● Records supplied
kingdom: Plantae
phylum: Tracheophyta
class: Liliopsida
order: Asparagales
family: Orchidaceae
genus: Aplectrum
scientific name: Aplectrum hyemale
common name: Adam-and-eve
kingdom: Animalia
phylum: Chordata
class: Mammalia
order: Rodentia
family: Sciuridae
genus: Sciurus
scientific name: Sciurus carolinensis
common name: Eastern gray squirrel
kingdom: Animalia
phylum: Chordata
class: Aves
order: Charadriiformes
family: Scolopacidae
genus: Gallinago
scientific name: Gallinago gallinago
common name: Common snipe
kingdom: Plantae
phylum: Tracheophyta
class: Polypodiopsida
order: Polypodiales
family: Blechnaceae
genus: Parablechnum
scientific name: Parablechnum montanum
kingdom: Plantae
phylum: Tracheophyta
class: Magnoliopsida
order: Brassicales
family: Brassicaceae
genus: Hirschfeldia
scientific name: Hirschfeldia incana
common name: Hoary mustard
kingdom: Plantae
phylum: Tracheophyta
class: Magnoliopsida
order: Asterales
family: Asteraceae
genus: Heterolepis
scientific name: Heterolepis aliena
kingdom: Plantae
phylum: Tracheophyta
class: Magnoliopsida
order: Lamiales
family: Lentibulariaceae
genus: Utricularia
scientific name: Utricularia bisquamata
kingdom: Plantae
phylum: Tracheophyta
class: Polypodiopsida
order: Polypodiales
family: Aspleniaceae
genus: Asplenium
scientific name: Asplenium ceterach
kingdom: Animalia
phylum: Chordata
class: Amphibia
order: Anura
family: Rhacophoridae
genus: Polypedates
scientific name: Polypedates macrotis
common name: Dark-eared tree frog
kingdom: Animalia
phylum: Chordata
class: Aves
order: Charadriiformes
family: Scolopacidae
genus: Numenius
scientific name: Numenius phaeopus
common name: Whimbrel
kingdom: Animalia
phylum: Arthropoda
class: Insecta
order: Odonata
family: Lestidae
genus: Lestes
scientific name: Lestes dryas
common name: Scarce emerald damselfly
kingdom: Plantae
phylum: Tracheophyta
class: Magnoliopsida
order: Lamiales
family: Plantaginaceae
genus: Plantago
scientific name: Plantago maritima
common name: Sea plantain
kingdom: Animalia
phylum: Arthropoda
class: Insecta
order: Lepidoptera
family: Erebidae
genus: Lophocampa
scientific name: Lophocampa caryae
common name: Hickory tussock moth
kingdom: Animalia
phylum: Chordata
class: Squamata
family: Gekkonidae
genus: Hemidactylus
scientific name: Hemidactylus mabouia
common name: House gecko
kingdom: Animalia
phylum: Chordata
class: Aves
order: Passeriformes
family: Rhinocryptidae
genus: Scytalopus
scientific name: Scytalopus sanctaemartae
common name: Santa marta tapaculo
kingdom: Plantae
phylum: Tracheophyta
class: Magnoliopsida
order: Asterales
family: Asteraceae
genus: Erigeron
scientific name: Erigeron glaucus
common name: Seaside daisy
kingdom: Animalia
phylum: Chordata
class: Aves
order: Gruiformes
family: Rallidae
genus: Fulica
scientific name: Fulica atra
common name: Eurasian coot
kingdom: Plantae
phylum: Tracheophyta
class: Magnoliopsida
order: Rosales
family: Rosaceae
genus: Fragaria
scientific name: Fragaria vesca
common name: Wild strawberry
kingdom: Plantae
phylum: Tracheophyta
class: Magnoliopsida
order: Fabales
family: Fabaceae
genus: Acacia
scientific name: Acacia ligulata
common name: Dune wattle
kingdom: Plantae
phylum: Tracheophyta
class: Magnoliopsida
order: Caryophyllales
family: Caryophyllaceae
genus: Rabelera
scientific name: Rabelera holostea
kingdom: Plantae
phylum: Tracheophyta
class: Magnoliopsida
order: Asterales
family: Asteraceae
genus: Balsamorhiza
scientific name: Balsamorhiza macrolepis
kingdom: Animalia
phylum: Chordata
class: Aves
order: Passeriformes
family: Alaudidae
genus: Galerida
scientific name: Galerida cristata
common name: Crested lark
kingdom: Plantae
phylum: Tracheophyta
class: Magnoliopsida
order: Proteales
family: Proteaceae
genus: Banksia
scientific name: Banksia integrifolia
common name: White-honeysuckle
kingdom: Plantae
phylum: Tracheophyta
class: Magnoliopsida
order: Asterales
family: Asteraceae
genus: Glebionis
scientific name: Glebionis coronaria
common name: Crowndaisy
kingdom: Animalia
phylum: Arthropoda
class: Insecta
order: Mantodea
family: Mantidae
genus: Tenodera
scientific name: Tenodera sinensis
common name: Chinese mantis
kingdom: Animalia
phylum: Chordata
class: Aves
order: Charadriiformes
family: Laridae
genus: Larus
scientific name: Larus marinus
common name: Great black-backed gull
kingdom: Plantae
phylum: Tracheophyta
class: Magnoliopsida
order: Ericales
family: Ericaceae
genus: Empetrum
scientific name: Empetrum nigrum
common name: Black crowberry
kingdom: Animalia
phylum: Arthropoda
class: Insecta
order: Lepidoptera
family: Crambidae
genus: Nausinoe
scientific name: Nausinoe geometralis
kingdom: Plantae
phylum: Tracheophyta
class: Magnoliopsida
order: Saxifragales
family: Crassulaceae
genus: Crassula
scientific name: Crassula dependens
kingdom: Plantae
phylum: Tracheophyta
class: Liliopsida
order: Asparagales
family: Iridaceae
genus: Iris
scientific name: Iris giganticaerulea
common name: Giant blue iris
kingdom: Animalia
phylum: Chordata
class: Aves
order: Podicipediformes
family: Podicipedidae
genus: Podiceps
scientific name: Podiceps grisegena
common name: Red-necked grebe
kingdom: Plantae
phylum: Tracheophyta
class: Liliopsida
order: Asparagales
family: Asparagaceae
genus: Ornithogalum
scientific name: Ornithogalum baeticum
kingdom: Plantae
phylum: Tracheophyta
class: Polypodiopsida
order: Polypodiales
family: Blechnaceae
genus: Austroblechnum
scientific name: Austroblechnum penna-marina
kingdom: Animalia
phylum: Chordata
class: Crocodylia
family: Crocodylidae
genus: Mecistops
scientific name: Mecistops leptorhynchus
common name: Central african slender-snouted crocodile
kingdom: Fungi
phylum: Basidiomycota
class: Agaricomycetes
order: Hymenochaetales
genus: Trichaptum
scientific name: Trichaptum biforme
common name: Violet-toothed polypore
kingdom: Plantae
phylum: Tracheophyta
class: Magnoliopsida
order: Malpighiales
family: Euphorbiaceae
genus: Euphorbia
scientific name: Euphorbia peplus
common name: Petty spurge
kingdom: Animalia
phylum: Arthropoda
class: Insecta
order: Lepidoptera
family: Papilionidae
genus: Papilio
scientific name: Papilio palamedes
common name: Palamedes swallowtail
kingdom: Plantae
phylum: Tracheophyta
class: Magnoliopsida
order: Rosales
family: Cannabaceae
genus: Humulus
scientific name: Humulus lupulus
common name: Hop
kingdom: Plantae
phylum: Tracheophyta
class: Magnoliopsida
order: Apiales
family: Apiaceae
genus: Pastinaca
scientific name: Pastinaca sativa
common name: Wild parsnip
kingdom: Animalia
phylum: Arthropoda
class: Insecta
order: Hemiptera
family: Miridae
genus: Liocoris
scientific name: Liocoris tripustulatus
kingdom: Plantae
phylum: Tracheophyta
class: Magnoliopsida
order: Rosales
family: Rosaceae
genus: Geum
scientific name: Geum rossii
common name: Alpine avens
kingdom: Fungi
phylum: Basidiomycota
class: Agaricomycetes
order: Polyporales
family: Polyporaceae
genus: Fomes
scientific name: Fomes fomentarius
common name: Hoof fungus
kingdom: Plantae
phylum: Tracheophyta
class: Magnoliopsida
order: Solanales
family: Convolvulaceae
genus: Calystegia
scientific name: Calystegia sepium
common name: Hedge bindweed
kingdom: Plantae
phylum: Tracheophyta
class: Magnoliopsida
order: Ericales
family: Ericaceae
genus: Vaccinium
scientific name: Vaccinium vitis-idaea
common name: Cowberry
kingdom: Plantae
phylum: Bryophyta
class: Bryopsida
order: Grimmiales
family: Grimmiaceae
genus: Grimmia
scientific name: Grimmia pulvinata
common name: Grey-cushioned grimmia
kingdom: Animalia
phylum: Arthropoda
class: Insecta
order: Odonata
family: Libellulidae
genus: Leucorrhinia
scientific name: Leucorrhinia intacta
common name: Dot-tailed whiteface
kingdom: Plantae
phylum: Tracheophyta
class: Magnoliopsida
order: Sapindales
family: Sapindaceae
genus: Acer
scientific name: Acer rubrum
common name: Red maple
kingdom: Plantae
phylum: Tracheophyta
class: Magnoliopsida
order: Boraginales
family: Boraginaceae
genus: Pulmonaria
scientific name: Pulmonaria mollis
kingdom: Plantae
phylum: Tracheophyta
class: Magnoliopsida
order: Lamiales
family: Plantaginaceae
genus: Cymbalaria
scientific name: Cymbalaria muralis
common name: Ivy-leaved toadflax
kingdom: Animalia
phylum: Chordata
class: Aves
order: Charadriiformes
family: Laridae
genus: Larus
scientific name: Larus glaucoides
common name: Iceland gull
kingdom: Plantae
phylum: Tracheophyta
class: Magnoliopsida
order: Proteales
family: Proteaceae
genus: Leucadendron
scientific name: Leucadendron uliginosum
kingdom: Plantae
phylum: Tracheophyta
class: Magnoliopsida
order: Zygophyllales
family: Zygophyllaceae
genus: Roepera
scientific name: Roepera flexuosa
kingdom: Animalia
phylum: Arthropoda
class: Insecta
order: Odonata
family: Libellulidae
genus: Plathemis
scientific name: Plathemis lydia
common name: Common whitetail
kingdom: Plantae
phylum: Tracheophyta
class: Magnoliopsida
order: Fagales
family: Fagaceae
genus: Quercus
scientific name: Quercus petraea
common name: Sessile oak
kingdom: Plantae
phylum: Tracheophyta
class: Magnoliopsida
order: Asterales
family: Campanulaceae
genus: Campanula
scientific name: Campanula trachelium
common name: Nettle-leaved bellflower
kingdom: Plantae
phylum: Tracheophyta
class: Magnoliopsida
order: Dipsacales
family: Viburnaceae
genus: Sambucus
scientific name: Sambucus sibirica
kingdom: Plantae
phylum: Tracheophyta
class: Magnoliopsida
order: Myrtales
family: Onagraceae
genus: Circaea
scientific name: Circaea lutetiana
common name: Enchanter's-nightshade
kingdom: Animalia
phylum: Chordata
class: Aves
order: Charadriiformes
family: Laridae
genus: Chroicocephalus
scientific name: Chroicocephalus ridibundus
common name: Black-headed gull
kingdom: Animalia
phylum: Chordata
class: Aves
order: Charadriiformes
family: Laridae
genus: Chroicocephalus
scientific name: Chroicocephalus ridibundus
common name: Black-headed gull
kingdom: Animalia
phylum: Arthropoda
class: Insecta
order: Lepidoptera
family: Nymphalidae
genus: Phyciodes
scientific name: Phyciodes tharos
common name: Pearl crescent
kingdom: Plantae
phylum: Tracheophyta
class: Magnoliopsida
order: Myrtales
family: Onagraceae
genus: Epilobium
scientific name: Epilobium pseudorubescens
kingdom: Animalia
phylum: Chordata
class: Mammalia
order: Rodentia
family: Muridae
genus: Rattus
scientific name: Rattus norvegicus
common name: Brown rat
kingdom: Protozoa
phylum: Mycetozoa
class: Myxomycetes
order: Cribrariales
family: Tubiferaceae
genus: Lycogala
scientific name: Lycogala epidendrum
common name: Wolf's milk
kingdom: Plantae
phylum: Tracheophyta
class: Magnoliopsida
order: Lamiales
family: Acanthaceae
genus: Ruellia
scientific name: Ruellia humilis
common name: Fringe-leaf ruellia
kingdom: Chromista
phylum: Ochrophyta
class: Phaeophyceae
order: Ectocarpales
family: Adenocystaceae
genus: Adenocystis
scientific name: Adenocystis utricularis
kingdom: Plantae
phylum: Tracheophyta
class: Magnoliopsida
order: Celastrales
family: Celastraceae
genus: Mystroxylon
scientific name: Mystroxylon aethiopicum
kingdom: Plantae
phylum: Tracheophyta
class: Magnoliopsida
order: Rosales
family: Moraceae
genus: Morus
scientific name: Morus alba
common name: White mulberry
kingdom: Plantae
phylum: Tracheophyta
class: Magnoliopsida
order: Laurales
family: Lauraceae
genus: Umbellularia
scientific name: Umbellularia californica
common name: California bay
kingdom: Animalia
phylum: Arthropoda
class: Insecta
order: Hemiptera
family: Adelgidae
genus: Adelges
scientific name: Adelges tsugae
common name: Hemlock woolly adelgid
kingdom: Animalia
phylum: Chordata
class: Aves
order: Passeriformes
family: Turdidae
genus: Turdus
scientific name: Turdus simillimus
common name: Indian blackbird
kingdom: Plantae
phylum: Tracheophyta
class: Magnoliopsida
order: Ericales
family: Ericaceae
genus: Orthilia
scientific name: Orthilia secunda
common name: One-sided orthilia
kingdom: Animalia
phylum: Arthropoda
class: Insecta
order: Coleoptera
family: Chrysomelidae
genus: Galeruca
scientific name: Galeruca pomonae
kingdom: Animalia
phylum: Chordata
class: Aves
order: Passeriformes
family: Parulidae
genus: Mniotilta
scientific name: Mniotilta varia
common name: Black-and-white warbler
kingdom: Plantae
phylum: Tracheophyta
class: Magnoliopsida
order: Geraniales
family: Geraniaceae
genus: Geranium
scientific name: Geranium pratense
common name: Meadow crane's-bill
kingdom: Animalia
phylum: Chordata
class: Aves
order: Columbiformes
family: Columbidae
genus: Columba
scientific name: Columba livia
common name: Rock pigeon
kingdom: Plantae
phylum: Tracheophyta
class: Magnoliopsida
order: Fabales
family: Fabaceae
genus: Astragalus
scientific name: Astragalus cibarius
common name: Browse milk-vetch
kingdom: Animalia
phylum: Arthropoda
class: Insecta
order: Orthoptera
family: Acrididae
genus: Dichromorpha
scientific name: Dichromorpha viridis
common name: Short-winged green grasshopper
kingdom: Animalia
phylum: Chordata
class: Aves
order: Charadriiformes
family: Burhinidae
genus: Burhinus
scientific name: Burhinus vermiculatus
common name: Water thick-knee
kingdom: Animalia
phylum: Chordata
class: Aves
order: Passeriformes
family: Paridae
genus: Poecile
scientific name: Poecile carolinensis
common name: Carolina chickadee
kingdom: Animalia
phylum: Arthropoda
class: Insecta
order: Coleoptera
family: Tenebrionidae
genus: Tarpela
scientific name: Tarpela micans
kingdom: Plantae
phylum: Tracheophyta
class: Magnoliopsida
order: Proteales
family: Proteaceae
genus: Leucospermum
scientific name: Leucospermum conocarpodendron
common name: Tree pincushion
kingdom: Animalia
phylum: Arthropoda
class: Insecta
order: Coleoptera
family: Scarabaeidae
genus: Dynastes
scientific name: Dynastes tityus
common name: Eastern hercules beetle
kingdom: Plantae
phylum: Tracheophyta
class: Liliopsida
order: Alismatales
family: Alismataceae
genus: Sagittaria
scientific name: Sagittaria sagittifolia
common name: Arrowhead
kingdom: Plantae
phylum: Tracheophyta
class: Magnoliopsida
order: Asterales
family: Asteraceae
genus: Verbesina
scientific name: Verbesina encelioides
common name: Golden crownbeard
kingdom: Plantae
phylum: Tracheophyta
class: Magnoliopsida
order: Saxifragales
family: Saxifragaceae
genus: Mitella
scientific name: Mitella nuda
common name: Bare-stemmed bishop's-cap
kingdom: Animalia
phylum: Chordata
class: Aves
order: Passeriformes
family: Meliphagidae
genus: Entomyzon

● Exercise goal
Copy the records above verbatim, from their first line through the line that contains "genus: Sciurus", and include both of those lines.

● Solution for this task
kingdom: Plantae
phylum: Tracheophyta
class: Liliopsida
order: Asparagales
family: Orchidaceae
genus: Aplectrum
scientific name: Aplectrum hyemale
common name: Adam-and-eve
kingdom: Animalia
phylum: Chordata
class: Mammalia
order: Rodentia
family: Sciuridae
genus: Sciurus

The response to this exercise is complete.